PHOTO: Courtesy, W.K. Kellogg Foundation
JACKSON, Miss.–One of two museums going up right now on the north side of the Old Capitol in Jackson is the Mississippi Civil Rights Museum. It’s being paid for, in part, by private money. Tuesday the W.K. Kellogg Foundation announced a $2.3 million endowment.
The endowment will fund a partnership between MDAH, the William Winter Institute for Racial Reconciliation and the Medgar & Myrlie Evers Institute.
The money is expected to help fund some initiatives that include digitizing important historical documents from the Evers collection, supporting the Medgar Wiley Evers Lecture Series throughout the state to engage communities in the museum’s programs, and helping train teachers to better teach a Civil Rights curriculum.
“The Mississippi Civil Rights Museum will help us all take an honest look at the past in a state that was, in so many ways, the epicenter of this struggle in our county. It’s important to heal the wounds of the past, so that we can move forward together and put racism behind us for good,” said Foundation Pres. La June Montgomery Tabron.
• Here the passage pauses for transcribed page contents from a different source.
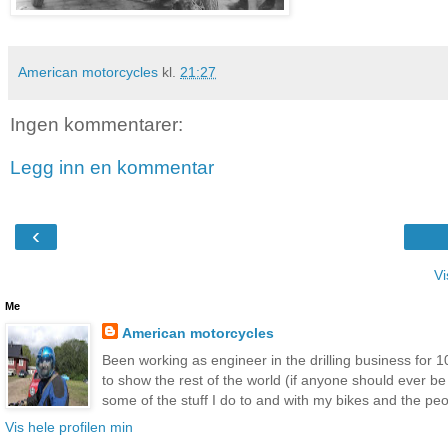
American motorcycles
kl.
21:27
Ingen kommentarer:
Legg inn en kommentar
‹
Vi
Me
American motorcycles
Been working as engineer in the drilling business for 10
to show the rest of the world (if anyone should ever b
some of the stuff I do to and with my bikes and the peop
Vis hele profilen min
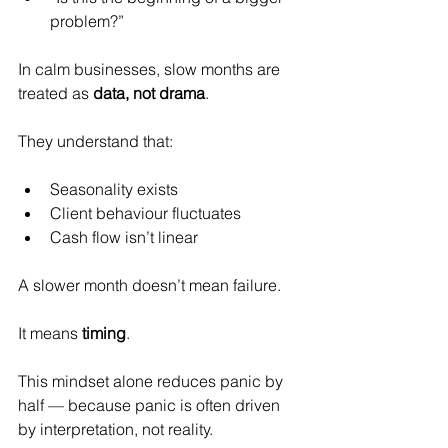
problem?”
In calm businesses, slow months are 
treated as 
data, not drama
.
They understand that:
Seasonality exists
Client behaviour fluctuates
Cash flow isn’t linear
A slower month doesn’t mean failure.
It
 means 
timing
.
This mindset alone reduces panic by 
half — because panic is often driven 
by interpretation, not reality.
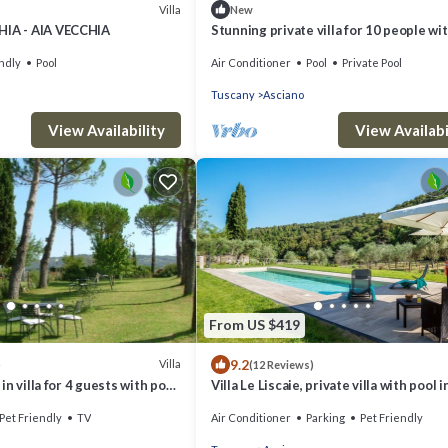
Villa
New
HIA - AIA VECCHIA
Stunning private villa for 10 people wi
WIFI, private pool, A/C, TV and parking
ndly
Pool
Air Conditioner
Pool
Private Pool
Tuscany
Asciano
View Availability
View Availabi
From US $419
9.2
Villa
)
(12 Reviews)
n villa for 4 guests with pool,
Villa Le Liscaie, private villa with pool i
atio, pets allowed and parking
Crete Seseni area. A/C & Wi-Fi!
Pet Friendly
TV
Air Conditioner
Parking
Pet Friendly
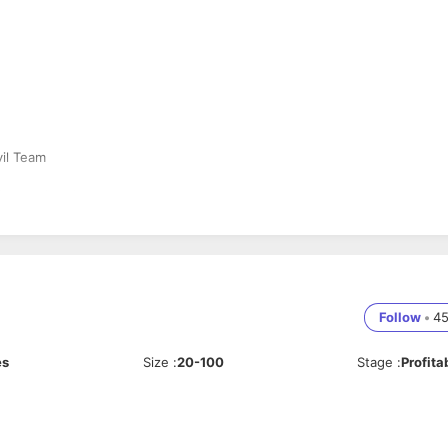
vil Team
flats and update customers
er process
Follow
•
4
es
Size
:
20-100
Stage
:
Profita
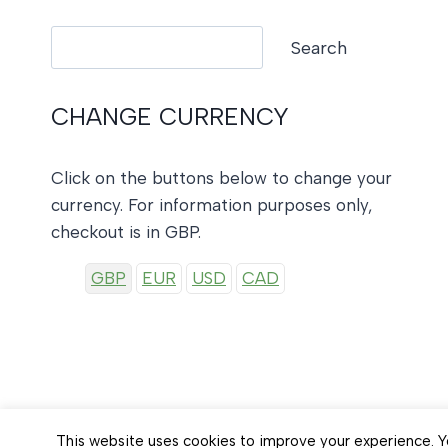
Search
Search
CHANGE CURRENCY
Click on the buttons below to change your
currency. For information purposes only,
checkout is in GBP.
GBP
EUR
USD
CAD
This website uses cookies to improve your experience. Yo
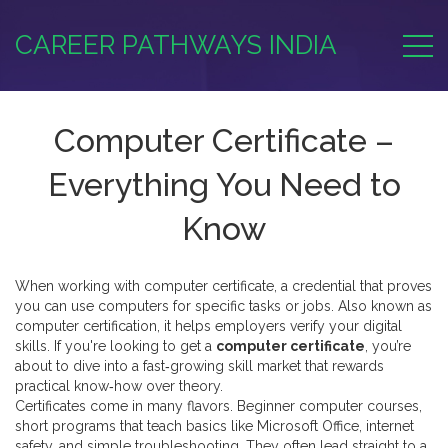
CAREER PATHWAYS INDIA
Computer Certificate –
Everything You Need to
Know
When working with
computer certificate
,
a credential that proves
you can use computers for specific tasks or jobs
. Also known as
computer certification
, it helps employers verify your digital
skills.
If you're looking to get a
computer certificate
, you’re
about to dive into a fast‑growing skill market that rewards
practical know‑how over theory.
Certificates come in many flavors.
Beginner computer courses
,
short programs that teach basics like Microsoft Office, internet
safety, and simple troubleshooting
. They often lead straight to a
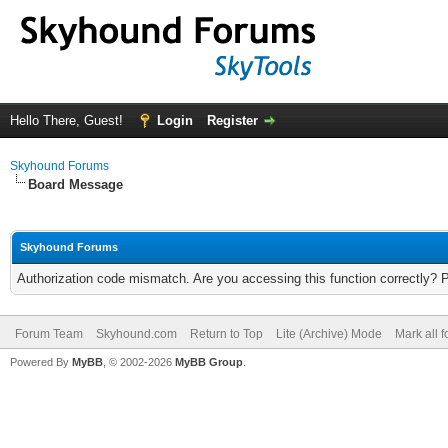
Hello There, Guest!
Login
Register
Skyhound Forums
Board Message
Skyhound Forums
Authorization code mismatch. Are you accessing this function correctly? 
Forum Team
Skyhound.com
Return to Top
Lite (Archive) Mode
Mark all 
Powered By
MyBB
, © 2002-2026
MyBB Group
.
The Civil Rights Museum, along with the Mississippi History Museum, is expected to open in 2017, just in time for the state’s bicentennial.
It is expected to be a state-of-the-art facility, with multimedia presentations, and will have places for meetings and classes to educate people from all over the country about Mississippi’s role in the Civil Rights era and the continuing struggle.
Construction is on-going at the site, with the framework taking shape.